Chcesz dostawać e-mailem serwis z najważniejszymi informacjami z Zielonej Góry? Zapisz się na nasz bezpłatny newsletter.
Pakt podpisali liderzy: radny Zbigniew Kołodziej (PSL, 4 radnych w sejmiku), Łukasz Mejza (Bezpartyjni Samorządowcy, 3 radnych), Samorządowe Lubuskie (powstał głównie z byłych radnych Koalicji Obywatelskiej, 4 radnych).
Zielona Góra, Urząd Marszałkowski, 18 grudnia 2020. Umowa o współpracy PSL-Bezpartyjni Samorządowcy-Samorządowe Lubuskie. Fot. Artur Łukasiewicz’AG
Politycy i działacze tryskali humorami. Nawiązywali do świątecznej atmosfery. – Do Wigilii parę dni, a my już dziś mamy prezent dla mieszkańców. Weszliśmy na wspólna drogę, żegnamy epokę sapera – cieszył się Mejza.

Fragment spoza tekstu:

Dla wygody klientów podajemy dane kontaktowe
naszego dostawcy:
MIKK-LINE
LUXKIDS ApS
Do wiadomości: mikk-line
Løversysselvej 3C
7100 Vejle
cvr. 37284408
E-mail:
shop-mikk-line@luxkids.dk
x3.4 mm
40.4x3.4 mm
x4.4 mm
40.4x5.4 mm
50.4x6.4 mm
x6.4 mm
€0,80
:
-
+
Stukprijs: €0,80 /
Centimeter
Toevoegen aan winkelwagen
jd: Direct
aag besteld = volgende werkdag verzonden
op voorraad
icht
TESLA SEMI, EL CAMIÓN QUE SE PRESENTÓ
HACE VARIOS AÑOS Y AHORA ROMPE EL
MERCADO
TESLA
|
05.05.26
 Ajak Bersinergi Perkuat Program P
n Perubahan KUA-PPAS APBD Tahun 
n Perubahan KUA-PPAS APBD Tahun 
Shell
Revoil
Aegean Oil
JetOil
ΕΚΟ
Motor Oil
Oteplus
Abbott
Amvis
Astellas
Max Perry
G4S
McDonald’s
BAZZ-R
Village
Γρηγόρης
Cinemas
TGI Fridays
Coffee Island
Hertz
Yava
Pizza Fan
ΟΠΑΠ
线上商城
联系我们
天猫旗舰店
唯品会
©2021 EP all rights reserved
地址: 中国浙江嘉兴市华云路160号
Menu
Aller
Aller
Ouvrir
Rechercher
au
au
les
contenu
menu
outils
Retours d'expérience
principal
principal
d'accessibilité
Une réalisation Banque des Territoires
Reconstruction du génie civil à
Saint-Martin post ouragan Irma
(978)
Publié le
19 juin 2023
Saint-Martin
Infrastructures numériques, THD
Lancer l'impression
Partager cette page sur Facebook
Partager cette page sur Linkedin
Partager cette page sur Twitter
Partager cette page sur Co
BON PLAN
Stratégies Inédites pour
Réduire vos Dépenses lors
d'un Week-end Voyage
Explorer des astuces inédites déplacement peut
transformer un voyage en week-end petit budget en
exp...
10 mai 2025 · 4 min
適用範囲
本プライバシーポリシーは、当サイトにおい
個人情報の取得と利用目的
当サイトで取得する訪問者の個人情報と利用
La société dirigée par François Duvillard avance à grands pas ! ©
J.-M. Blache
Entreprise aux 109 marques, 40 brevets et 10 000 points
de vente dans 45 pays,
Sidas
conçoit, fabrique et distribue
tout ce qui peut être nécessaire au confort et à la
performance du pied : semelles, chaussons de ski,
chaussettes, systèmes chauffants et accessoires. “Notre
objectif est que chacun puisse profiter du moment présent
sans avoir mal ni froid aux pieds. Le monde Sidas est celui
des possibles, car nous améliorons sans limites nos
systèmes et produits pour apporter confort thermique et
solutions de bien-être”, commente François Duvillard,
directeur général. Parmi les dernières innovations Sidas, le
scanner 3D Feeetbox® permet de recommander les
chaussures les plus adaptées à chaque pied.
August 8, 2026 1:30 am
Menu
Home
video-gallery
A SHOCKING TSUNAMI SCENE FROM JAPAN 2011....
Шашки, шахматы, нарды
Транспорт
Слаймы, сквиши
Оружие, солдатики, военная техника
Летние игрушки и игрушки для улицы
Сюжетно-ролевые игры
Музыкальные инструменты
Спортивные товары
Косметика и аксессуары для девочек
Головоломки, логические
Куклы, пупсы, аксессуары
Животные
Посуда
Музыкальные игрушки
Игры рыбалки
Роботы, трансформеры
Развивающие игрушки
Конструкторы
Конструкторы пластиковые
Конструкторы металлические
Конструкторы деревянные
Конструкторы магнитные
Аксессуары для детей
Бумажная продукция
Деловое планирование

– Porozumienie jest otwarte, zapraszamy wszystkich, którzy myślą tak samo jak my – mówiła Wioleta Haręźlak, przewodnicząca sejmiku, nieformalna wiceprezydent Zielonej Góry i prawa ręka prezydenta Janusza Kubickiego. O Samorządowym Lubuskim mówi się, że to jego „prywatny klub” i Jacka Milewskiego, prezydenta Nowej Soli.
Czy można traktować zaproszenie z „trójporozumienia” także dla PiS? – Nie jest dla każdego – ucina Harężlak.
Mirosław Glaz, wiceszef lubuskiego PSL i dyrektor departamentu infrastruktury społecznej w Urzędzie Marszałkowskim, tłumaczy, że ludowcy wzięli sprawy w swoje ręce, bo w sejmiku po odejściach radnych KO jest pat. – Mamy 15 koalicyjnych radnych i 15 w opozycji. Cieszę się, że mamy pole do nowej jakości. Szukaliśmy możliwych konsensusów. Nie jest tak, że jest jeden najmądrzejszy – pił do marszałek i PO.
– Czy to wstęp do odwołania zarządu i marszałek Elżbiety Polak? – pytamy.
– Koalicja KO-PSL-SLD nadal działa i rządzi. Nie zamierzamy zmieniać marszałka – zapowiada.
Ruch PSL zmienia układ sił. Ludowcy z obozem bezpartyjnych i prezydentów Zielonej Góry i Nowej Soli mają 11 radnych. Wystarczy skusić 8 radnych PiS i zmienić władze w regionie. Koalicja Obywatelska z marszałkiem ma ośmiu radnych, a Lewica dwóch.
Nawet gdyby PSL nie zdecydował się na przewrót (musi liczyć się z reperkusjami w całej Polsce, a Władysław Kosiniak-Kamysz, wykluczający koalicje z PiS, wyszedłby publicznie na kłamcę), to trzyma marszałek Polak i KO w szachu. Może dyktować warunki, forsować inwestycje, pod siebie układać wydatki, szantażować brakiem poparcia. Wprost: zrobić z Platformy zakładnika.
– Postawili nas pod ścianą – mówi jeden z polityków.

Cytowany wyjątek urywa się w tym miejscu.